I get some of my best ideas when I am not trying to get one, while not at my desk, during a casual walk. One probably does not innovate on 25th Avenue, at 3:00 p.m. Sometimes, the harder one tries to sleep, more difficult it becomes, same with ideas.

However, on a broader level, if one does not have an innovation agenda, innovation probably doesn’t happen. So it is a good idea to create a placeholder for innovation, meet to take stock; meet to elaborate the ideas.

Time boxing does not help in innovating; however the other extreme - time pressure gets amazing output, sometimes!

Team …

Focus groups, Innovation councils, R&D teams, Centre of Excellences, apart from doing innovation are better suited for doing equally important tasks of managing innovation.

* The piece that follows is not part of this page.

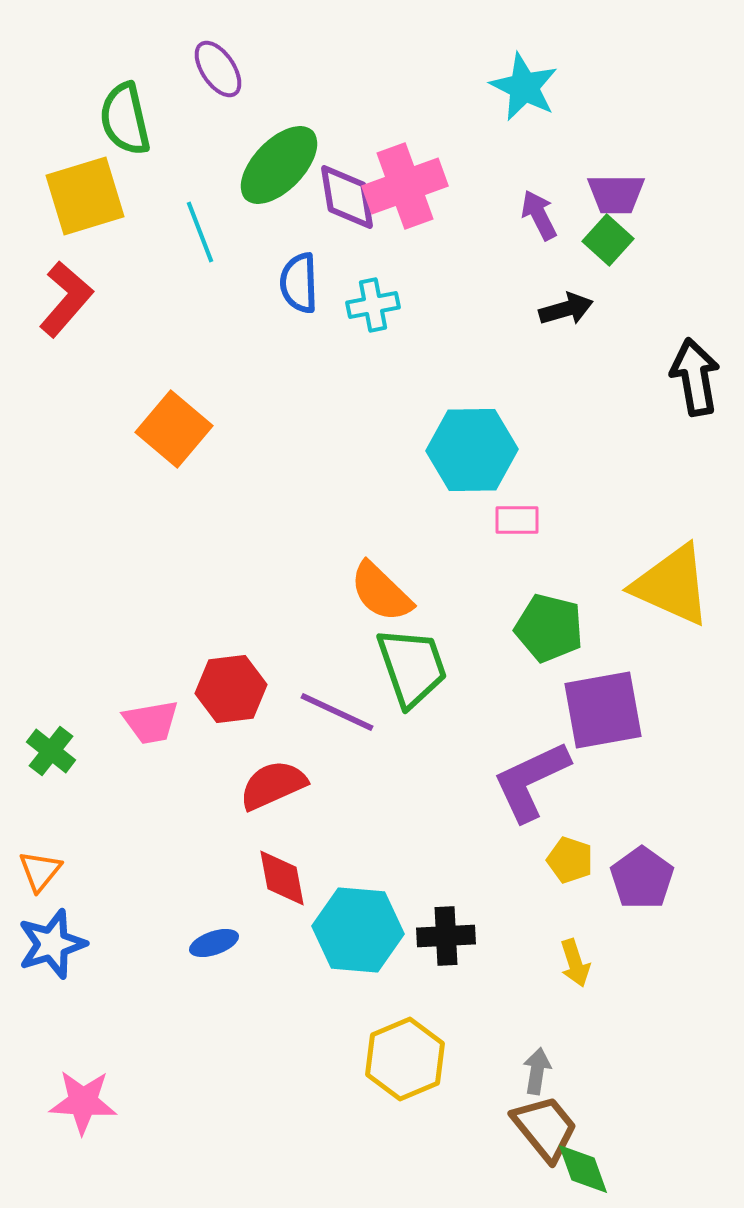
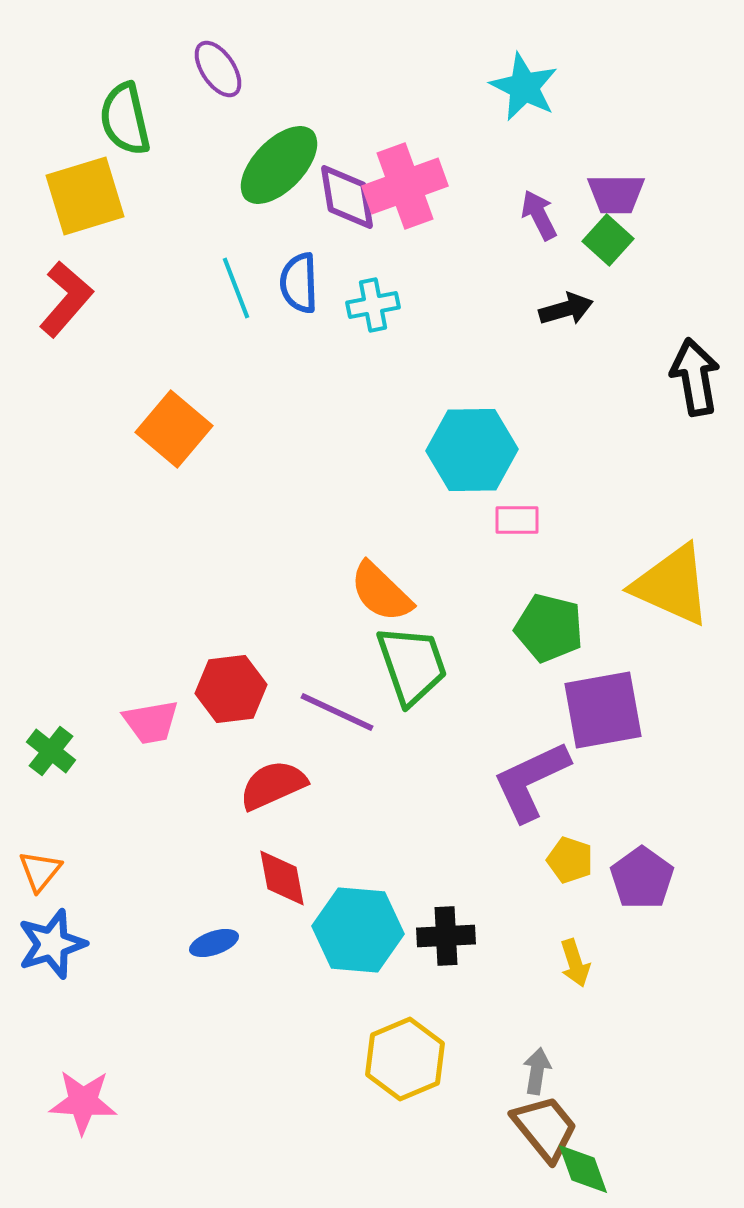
cyan line at (200, 232): moved 36 px right, 56 px down
green trapezoid at (412, 667): moved 2 px up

They are better equipped to provide the anchor for an organization’s innovation agenda, anchor for ideas from across the organization and optionally from outside the organization.

There is no such thing as idea team, there shouldn’t be.

Techniques …

Six Thinking Hats, or TRIZ are great techniques to ideate and innovate, however I believe that if one has a Six Thinking Hats or TRIZ mindset then it is far more productive than having a round table discussion for innovation using these techniques.

I read that some people are successful in submitting their problems to their mind, sleeping over it, and the subconscious mind coming up with clues, if not the solution the next morning.
I believe in something similar – our minds have an incredible capability in parallel imagination for the problems we have at hand. Leverage this, submit the problem to yourself, don’t start working on it.

Organizations should have capability to manage ideas and innovations just like an ERP manages inventory or General Ledger.

Don’t ignore non-techniques like gut feeling and intuition.

One old fashioned thing, record your ideas, however stupid or great. Instead of remembering idea, sometimes I only remember that I had a good one!

In a nutshell … ideas during after hours, at a lab, in the bathroom or on a treadmill … Innovation teams more as an anchor across and beyond organization … Innovation techniques with processes diluted … is probably the best time, team and technique for the innovation.